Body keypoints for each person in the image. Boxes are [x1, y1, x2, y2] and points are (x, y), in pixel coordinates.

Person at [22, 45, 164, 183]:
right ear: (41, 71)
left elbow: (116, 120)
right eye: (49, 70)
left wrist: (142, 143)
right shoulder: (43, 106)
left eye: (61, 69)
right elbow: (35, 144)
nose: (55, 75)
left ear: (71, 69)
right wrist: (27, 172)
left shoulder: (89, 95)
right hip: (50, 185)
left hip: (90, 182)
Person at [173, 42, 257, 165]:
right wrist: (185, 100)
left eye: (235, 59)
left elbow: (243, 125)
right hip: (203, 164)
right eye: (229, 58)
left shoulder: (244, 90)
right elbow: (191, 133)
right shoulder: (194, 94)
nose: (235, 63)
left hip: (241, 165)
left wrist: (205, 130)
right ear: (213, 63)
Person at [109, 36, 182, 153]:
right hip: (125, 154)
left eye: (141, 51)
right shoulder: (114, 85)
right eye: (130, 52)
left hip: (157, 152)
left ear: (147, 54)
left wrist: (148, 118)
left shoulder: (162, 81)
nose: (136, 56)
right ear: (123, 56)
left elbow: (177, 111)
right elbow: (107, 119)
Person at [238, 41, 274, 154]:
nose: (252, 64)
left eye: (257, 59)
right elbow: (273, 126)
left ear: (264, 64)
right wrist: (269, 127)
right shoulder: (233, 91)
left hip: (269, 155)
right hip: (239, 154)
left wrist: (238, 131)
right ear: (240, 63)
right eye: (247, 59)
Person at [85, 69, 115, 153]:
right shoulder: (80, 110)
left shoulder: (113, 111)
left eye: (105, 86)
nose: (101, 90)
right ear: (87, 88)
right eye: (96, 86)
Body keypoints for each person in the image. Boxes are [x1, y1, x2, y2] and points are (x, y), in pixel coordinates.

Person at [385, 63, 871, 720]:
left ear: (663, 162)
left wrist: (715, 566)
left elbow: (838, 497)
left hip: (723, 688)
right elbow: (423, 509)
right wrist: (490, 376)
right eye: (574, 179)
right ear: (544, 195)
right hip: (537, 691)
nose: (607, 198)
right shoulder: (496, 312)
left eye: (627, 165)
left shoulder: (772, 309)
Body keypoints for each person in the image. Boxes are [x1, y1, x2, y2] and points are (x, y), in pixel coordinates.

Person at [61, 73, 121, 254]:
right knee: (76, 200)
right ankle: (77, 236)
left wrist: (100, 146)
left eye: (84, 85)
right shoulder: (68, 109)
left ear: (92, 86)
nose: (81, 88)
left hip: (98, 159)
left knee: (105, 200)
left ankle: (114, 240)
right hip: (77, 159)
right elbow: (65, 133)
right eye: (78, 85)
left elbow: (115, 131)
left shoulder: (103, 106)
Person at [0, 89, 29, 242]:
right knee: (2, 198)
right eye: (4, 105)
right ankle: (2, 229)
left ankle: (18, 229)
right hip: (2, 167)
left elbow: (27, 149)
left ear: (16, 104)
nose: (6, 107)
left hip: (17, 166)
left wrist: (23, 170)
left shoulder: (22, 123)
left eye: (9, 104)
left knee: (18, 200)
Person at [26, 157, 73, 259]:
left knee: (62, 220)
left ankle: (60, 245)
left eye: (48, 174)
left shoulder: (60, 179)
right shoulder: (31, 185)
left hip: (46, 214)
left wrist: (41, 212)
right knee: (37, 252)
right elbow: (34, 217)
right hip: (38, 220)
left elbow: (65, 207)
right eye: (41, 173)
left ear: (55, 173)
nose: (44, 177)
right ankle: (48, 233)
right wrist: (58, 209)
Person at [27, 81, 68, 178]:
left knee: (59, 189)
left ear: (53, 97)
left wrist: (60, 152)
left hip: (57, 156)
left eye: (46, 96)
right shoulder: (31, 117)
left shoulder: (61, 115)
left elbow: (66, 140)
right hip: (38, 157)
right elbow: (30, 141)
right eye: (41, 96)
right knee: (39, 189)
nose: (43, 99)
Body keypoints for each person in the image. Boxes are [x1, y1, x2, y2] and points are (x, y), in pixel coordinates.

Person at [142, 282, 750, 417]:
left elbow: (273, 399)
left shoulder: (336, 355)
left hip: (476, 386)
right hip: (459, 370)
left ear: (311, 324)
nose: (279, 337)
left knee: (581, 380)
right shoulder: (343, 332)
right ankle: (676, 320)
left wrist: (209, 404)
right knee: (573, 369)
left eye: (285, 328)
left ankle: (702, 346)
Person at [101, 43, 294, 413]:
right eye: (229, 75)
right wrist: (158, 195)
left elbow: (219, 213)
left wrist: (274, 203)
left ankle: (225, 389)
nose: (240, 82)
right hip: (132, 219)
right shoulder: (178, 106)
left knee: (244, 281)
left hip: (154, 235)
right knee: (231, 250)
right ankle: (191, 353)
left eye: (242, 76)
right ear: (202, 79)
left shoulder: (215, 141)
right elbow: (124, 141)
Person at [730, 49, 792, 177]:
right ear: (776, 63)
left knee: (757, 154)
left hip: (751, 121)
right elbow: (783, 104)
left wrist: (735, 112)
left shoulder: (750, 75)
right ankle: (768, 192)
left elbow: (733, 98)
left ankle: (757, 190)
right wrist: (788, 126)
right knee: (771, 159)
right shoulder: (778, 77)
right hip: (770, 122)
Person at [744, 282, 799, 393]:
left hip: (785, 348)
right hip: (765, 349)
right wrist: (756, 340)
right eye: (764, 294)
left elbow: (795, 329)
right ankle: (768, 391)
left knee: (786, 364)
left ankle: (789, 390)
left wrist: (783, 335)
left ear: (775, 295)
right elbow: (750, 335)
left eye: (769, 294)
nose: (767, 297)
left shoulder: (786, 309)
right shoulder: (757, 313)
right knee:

* * *

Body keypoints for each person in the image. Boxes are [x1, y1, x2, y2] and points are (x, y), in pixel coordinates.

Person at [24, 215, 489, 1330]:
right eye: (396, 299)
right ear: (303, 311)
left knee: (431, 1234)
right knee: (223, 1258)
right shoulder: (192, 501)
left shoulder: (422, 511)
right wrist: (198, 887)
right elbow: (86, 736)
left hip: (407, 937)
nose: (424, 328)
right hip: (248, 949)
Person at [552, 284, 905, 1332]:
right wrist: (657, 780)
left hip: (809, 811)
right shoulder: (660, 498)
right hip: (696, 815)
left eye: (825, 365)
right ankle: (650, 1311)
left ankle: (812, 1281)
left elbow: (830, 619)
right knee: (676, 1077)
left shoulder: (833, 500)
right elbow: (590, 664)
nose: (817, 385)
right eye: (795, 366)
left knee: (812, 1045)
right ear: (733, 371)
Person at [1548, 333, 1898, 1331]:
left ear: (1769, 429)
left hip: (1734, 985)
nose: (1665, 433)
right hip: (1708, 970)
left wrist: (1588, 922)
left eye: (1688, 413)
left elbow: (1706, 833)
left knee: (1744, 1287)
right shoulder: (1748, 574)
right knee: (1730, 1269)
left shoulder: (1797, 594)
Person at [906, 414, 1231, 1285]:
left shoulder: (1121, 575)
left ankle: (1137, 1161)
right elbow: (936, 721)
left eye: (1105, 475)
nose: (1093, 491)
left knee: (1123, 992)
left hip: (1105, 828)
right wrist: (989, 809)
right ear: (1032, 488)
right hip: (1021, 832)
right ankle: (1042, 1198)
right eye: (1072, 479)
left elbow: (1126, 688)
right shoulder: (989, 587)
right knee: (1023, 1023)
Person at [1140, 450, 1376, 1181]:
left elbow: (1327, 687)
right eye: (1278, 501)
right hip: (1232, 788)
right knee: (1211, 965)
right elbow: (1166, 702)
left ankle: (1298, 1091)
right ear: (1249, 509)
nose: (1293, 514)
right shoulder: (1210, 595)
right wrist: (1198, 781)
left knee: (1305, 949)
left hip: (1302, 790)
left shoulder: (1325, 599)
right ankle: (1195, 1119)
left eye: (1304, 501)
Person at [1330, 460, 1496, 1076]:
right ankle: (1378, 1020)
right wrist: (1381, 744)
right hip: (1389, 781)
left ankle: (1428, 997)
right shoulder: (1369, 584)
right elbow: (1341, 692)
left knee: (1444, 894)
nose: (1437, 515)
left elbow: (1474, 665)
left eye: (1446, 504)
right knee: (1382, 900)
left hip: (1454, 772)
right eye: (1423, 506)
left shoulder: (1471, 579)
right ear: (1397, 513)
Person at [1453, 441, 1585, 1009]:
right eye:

--

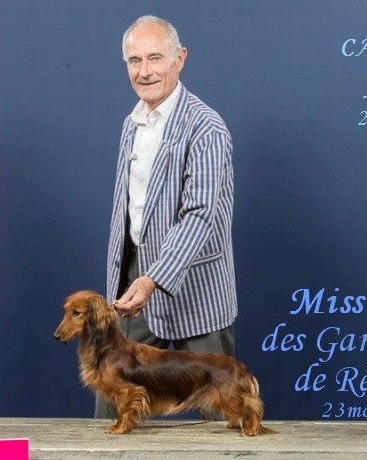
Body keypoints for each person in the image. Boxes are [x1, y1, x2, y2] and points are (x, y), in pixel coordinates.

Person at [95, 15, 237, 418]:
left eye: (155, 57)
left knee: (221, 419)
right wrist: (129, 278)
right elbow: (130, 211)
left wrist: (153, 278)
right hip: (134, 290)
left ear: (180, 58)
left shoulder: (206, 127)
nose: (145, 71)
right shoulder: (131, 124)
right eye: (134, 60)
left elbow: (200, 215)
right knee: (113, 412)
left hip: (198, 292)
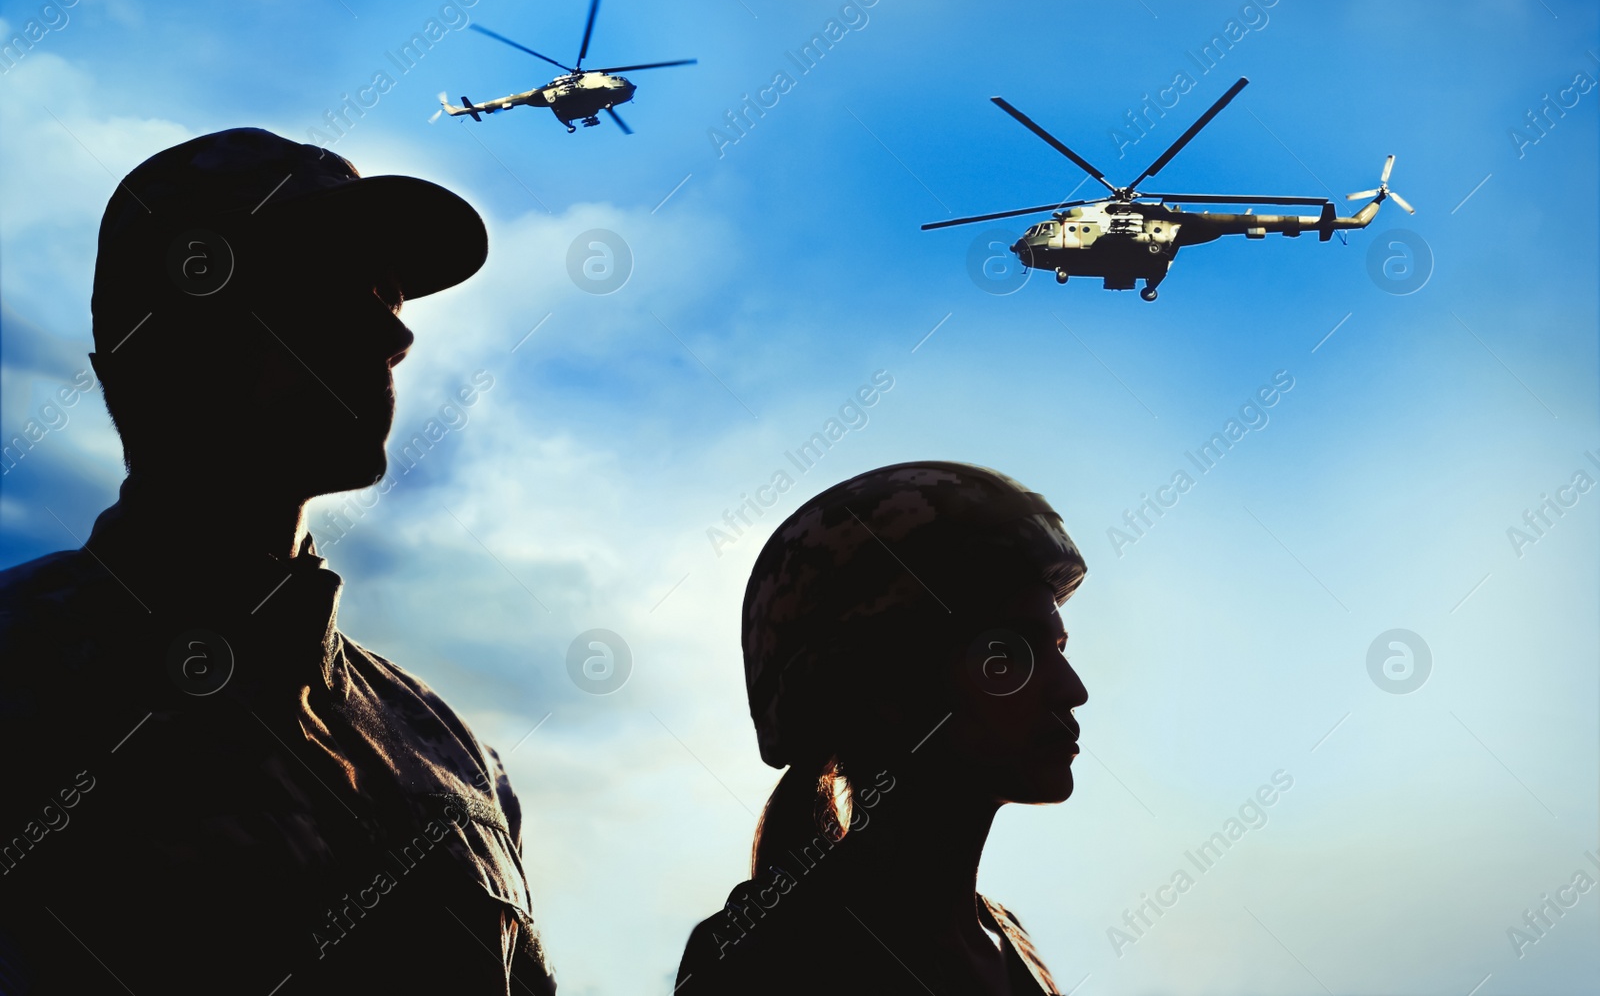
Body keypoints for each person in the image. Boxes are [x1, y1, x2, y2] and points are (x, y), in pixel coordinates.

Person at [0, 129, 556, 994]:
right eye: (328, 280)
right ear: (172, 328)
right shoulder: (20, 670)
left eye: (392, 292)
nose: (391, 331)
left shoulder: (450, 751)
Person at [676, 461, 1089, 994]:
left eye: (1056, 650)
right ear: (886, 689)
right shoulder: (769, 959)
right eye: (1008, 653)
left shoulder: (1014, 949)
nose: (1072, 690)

## PROBLEM TO SOLVE
Your answer should consist solely of the lines above from the line with "right shoulder: (660, 498)" to the line with "right ear: (1032, 488)", both included, reproduced exactly.

## PROBLEM SOLUTION
right shoulder: (660, 498)
right hip: (696, 815)
left eye: (825, 365)
right ankle: (650, 1311)
left ankle: (812, 1281)
left elbow: (830, 619)
right knee: (676, 1077)
left shoulder: (833, 500)
right elbow: (590, 664)
nose: (817, 385)
right eye: (795, 366)
left knee: (812, 1045)
right ear: (733, 371)
Person at [1548, 333, 1898, 1331]:
left ear: (1769, 429)
left hip: (1734, 985)
nose: (1665, 433)
right hip: (1708, 970)
left wrist: (1588, 922)
left eye: (1688, 413)
left elbow: (1706, 833)
left knee: (1744, 1287)
right shoulder: (1748, 574)
right knee: (1730, 1269)
left shoulder: (1797, 594)
Person at [906, 414, 1231, 1285]:
left shoulder: (1121, 575)
left ankle: (1137, 1161)
right elbow: (936, 721)
left eye: (1105, 475)
nose: (1093, 491)
left knee: (1123, 992)
left hip: (1105, 828)
right wrist: (989, 809)
right ear: (1032, 488)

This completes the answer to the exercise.